Niet de inhoud, maar de procedure is aan de orde.

De heer Marijnissen (SP):

Ik ga in op de procedure. Ik vrees namelijk dat dit een precedentwerking zal hebben, in die zin dat elke keer als een eerste termijn iets langer duurt dan gepland, vervolgens van de kant van het kabinet wordt gevraagd de beantwoording over het weekeind heen te tillen.

De voorzitter:

Het Reglement van orde sluit absoluut niet uit dat een verzoek van een lid van de regering om uitstel van behandeling wordt gehonoreerd. Gisteravond verzocht de indiener van een initiatiefwetsvoorstel hetzelfde. Het lijkt mij een redelijk verzoek. Ik ga daarbij uiteraard niet in op de inhoud. Ik stel voor, aan dit verzoek te voldoen. Het antwoord van de minister zal dan volgende week op een nader te bepalen moment volgen.

Daartoe wordt besloten.

De algemene beraadslaging wordt geschorst.
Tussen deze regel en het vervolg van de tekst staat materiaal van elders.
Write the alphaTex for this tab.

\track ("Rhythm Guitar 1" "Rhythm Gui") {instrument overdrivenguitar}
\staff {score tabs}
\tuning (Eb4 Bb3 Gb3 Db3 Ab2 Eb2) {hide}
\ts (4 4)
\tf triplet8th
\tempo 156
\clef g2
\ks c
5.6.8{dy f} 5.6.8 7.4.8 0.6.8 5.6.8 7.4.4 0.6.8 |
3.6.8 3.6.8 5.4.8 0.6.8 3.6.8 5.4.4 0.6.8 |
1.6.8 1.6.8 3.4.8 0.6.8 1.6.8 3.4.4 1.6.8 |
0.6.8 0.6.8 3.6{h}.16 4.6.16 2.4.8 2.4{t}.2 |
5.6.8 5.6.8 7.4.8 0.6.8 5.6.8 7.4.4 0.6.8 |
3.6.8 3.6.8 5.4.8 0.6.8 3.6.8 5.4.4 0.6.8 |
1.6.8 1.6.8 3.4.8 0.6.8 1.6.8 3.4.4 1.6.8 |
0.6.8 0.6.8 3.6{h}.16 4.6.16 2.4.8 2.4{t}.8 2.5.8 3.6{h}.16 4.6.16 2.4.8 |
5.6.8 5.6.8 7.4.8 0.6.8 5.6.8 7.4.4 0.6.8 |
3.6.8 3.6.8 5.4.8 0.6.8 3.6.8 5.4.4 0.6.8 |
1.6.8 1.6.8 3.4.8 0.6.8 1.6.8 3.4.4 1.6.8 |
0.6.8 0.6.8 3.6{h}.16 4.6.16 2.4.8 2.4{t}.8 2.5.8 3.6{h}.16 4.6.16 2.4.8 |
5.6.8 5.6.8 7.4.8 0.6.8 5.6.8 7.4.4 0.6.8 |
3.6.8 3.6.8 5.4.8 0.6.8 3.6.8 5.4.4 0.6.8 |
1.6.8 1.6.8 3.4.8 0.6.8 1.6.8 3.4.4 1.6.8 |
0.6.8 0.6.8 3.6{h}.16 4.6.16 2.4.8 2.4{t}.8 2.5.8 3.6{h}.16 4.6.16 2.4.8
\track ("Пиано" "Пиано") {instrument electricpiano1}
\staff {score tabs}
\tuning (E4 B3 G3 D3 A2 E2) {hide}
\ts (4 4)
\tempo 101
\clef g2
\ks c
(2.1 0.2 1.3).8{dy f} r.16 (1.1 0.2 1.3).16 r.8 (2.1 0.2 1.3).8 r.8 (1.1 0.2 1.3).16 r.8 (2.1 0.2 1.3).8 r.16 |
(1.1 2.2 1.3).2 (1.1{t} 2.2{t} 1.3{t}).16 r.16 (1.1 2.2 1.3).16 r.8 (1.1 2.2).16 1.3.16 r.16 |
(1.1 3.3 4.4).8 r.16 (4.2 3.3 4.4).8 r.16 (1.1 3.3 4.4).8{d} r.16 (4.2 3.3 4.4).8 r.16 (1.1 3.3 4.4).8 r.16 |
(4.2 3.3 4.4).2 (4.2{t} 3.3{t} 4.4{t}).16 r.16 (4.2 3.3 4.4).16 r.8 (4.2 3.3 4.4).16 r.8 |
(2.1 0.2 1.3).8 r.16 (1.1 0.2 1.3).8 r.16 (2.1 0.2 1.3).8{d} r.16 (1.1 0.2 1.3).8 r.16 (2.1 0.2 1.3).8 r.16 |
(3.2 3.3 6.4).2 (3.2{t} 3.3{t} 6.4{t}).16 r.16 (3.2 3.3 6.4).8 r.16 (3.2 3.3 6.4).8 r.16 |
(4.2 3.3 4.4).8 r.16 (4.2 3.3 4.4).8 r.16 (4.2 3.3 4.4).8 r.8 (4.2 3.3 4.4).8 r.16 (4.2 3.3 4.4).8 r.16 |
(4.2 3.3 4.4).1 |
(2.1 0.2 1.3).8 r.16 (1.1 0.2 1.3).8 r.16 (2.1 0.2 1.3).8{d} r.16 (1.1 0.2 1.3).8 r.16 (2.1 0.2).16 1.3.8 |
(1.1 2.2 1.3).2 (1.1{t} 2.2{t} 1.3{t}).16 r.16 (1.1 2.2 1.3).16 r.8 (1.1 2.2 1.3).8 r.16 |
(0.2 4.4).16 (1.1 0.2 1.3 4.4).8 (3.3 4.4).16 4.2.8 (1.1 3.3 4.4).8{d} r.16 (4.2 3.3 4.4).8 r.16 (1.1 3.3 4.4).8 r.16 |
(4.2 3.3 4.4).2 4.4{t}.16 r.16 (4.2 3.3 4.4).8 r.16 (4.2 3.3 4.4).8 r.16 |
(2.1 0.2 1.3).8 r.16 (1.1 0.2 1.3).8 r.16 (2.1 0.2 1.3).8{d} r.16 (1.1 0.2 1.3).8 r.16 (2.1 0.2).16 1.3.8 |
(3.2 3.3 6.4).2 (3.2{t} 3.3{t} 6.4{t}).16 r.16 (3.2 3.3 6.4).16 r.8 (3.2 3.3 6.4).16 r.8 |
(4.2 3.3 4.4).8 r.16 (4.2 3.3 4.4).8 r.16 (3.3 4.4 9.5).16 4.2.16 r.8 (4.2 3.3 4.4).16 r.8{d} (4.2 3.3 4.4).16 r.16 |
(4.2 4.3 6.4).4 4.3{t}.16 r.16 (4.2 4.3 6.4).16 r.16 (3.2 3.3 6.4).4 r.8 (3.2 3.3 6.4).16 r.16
De vergadering wordt van 13.10 uur tot 13.55 uur geschorst.

De voorzitter:

Ingekomen is een mededeling van het overlijden van het oud-lid van de Kamer mevrouw ir. N.C. de Ruiter. Namens de Kamer heb ik een bericht van rouwbeklag gezonden.

De overige ingekomen stukken staan op een lijst die op de tafel van de griffier ter inzage ligt. Op die lijst heb ik voorstellen gedaan over de wijze van behandeling. Als aan het einde van de vergadering daartegen geen bezwaren zijn ingekomen, neem ik aan dat de Kamer zich met de voorstellen heeft verenigd.